Cracking the Code
To create the see-through spinoff, Novak teamed up with food scientist Surinder Kumar, the junk food wizard behind the flavor of Nacho Cheese Doritos. Novak explained the idea and stressed the importance of clear bottles to show off the drink’s hip new look, according to Kumar.
Kumar, who was then head of Pepsi’s Research and Development branch, balked at first. He foresaw a huge problem. “I knew it had a strong possibility of going bad in clear bottles,” he said. “Colas are brown for a good reason.”
The color keeps sunlight from spoiling the drink, and morphing it into a brew that “smells and tastes like shoe polish,” he says. Ever wonder why 7-Up and Sprite are sold in green bottles? It’s the exact same concept, he stressed to Pepsi executives.
“But Pepsi’s motto at the time was ‘Go Big.’ And so I was told, ‘You’re a food scientist -- figure it out,’” Kumar says. “From a technical standpoint, I thought it was impossible. There are laws of physics and chemistry you can’t change.”
But he set out to try. The goal was to make a caffeine-and-preservative-free clear soda that tastes like original Pepsi but wouldn’t eat into its sales. Over the next few months, he concocted a recipe that included a mix of sugars and salts -- along with a secret substitute for the caramel-brown color and flavor, which he’s still not at liberty to disclose.
Problem was, honchos wouldn’t tell him the full recipe of regular Pepsi, he says. Only a few execs at the firm knew the coveted trade secret, which made it harder to replicate. To Kumar, it felt like guarding a castle in a blindfold.

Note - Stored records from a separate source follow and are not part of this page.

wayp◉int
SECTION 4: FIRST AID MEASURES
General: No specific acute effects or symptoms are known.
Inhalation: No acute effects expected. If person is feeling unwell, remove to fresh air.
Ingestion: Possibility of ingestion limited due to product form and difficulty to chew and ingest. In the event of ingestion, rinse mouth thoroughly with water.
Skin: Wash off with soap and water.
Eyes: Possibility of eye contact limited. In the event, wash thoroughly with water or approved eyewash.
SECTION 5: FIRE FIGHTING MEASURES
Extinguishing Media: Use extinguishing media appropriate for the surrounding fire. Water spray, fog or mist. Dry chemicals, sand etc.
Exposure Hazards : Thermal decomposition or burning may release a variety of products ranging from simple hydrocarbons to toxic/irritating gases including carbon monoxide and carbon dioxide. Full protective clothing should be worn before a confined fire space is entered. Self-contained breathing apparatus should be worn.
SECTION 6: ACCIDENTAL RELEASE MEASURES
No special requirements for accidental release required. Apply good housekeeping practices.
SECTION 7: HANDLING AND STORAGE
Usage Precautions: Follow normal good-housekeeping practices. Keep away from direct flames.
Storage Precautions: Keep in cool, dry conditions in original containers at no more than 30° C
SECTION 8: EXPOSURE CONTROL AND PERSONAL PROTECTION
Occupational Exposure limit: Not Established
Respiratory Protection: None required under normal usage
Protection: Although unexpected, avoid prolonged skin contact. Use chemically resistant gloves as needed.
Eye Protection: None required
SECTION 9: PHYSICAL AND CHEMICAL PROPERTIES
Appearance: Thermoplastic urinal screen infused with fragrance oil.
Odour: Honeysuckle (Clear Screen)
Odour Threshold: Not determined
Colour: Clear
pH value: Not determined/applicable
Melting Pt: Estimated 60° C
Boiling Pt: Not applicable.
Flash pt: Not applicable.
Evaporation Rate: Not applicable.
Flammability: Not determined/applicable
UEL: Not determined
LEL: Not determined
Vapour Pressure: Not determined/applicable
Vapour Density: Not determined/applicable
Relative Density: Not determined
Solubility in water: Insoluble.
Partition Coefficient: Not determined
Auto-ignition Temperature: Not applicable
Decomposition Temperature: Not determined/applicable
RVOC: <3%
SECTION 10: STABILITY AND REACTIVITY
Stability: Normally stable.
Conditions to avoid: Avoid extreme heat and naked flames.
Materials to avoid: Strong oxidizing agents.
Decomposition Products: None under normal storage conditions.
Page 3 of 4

“Imagine trying to protect the flavor of something without actually knowing what’s in it,” he says. “It was difficult and very frustrating.” (Pepsi didn’t return requests for comment.)
Kumar also wasn’t hot on the idea of marketing Crystal Pepsi as healthy. It was made with high fructose corn syrup and had roughly the same amount of calories. “It was misleading to consumers. My point of view was if we want to market it as ‘pure’ and ‘natural’ then the ingredients need to reflect that,” he says.
Focus groups didn’t seem to mind. “They loved it,” according to Novak. “So I rushed it into the test market.”